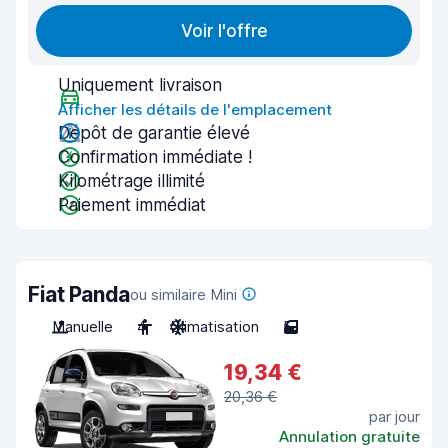
Voir l'offre
Uniquement livraison
Afficher les détails de l'emplacement
Dépôt de garantie élevé
Confirmation immédiate !
Kilométrage illimité
Paiement immédiat
Fiat Panda
ou similaire Mini
Manuelle
4
Climatisation
5
19,34 €
20,36 €
par jour
Annulation gratuite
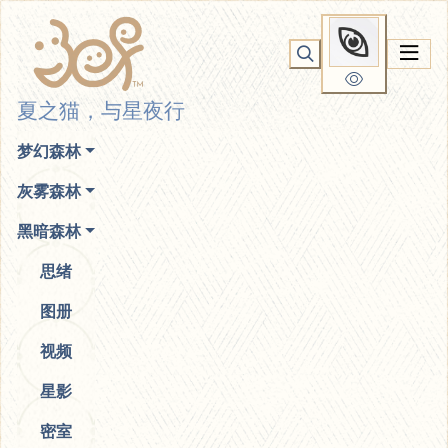
你无法看到我
夏之猫，与星夜行
梦幻森林
灰雾森林
黑暗森林
思绪
图册
视频
星影
密室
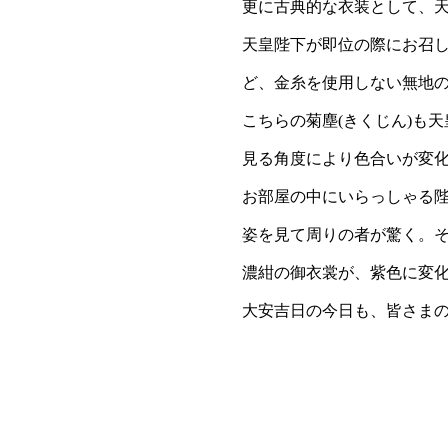
更に古典的な衣装として、
天皇陛下が即位の際にお召し
ど、金糸を使用しない無地
こちらの菊塵(きくじん)も
見る角度により色合いが変
お部屋の中にいらっしゃる
姿を見て周りの者が驚く。
濃紺の御衣裳が、紫色に変
大安吉日の今日も、皆さま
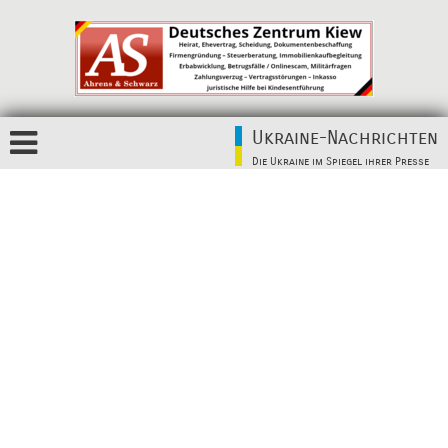
Ukraine-Nachrichten
Die Ukraine im Spiegel ihrer Presse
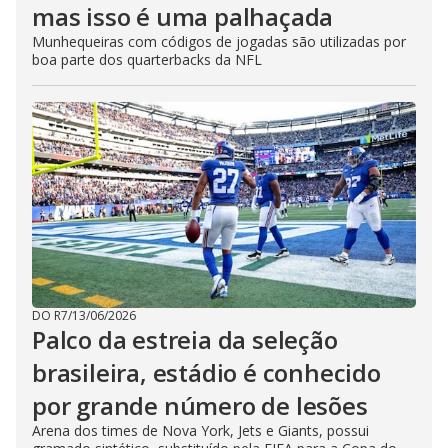
mas isso é uma palhaçada
Munhequeiras com códigos de jogadas são utilizadas por
boa parte dos quarterbacks da NFL
DO R7
/
13/06/2026
Palco da estreia da seleção
brasileira, estádio é conhecido
por grande número de lesões
Arena dos times de Nova York, Jets e Giants, possui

#### Prompt
Search the entries for the string "Ukraine" and return each line where it turns up.

#### Solution to this exercise
Ukraine-Nachrichten
Die Ukraine im Spiegel ihrer Presse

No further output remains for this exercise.